Random wrote: "In regards to ebooks, everyone seems to be holding to the old model. Its not just the ebook arena, but all electronic distribution. I have hopes that they will eventually get it all worked out. In the mean time, all they're doing is harming their customers."
I hope the same thing. I would love to take all my Nook books one day and just have them available on an Amazon Kindle if/when I would decide to switch. A new model may come out if 5 years or so that I just need to have. If/when that day comes and I can not port my books over without "breaking the law" then Amazon will probably not be getting any of my money.

Having had to spend a few cups of coffee grappling with this question, this was the best answer I could come up with:
It helps keep the people on the fence honest.
There are going to be people who will pay for content no matter what. Make it free with a tip jar and they'll put money in. Only have it on a "pirate site" and they'll just not touch it because "that's wrong". They're the sort that are committed paying artists.
There are going to be people who won't ever pay for anything ever. They're going to hit every download site they can find. If they want it they'll find a way to get it for free because, really, just about everything is available for free.
And then there are the people who make up the other 70% in the middle. The ones who might snag it for free if they stumble onto it but are just as likely to pay it (at a reasonable price) if they find it there first or more conveniently. They're not bad people and they're not really dishonest people. They're just consumers who are stuck in an imperfect system.
And they're the ones that DRM has to be designed for. That's why I do like what Amazon is trying to do with their Prime Lending, and with their book borrowing programs for eBooks. I think they get that people want those freedoms that come with Dead Trees but are willing to work with some restrictions so that a .prc file doesn't end up mass emailed.
So... there's an answer.
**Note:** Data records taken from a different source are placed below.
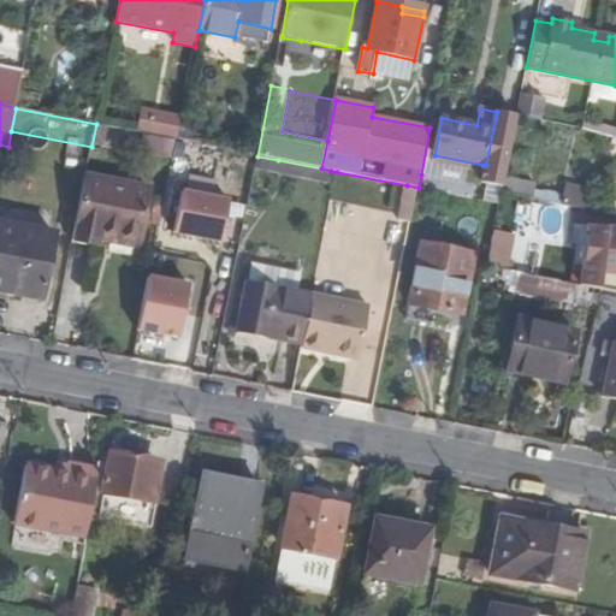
[(141,112),(137,132),(149,135),(154,114),(141,112)]
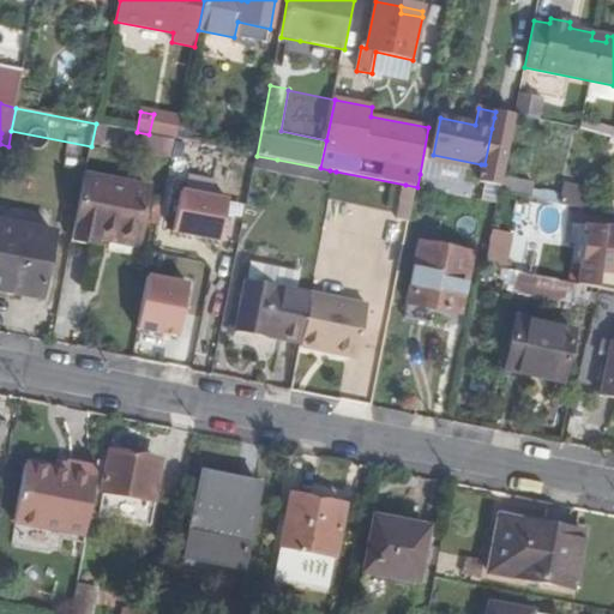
[(495,112),(494,118),(513,121),(515,115),(495,112)]
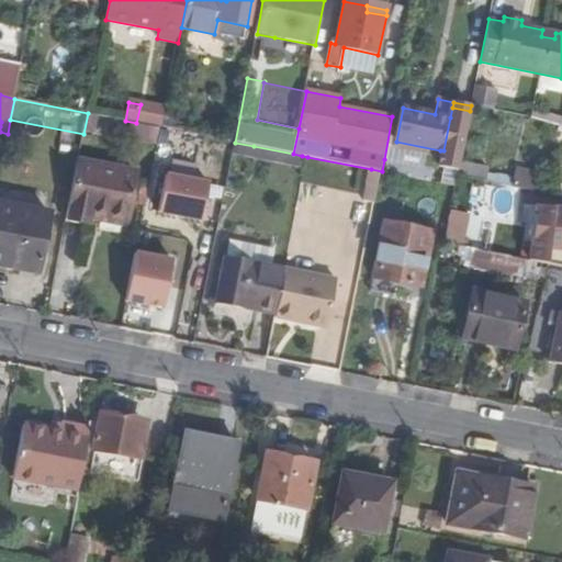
[(161,127),(165,109),(141,104),(136,123),(161,127)]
I've honestly no idea if it's good or not.
I also admit to two things: A) I used to download No-CD hacks for every game I bought. I bought a game, installed it, found what No CD hacks were out there and then patched to that version. I hated to have to find the CD to play a game when I had already bought the content. B) I also recently went off on a major rant about people's impatience with content. In that rant it was about how some people justify downloads because they can't wait a few weeks for something to be come available in their region. But that's a little different...

The Microsoft e-reader site will close in June.
You can then stick those ebooks next to your
8-track tape and Betamax collection.

@Tamahome - exactly. And what a perfect name if only for illustration purposes. Any name you can put "won't" or "doesn't" in front of when it quits working gets an A+ in my book.

I know what their arguments are as to why these stores have to geoblock the sale, but it still doesn't change that frustration you feel when you are prepared to spend actual money on something and get the slap down. Worse is the way Audible tries to hide the fact they even have the book rather than just being honest and displaying it upfront as unavailable.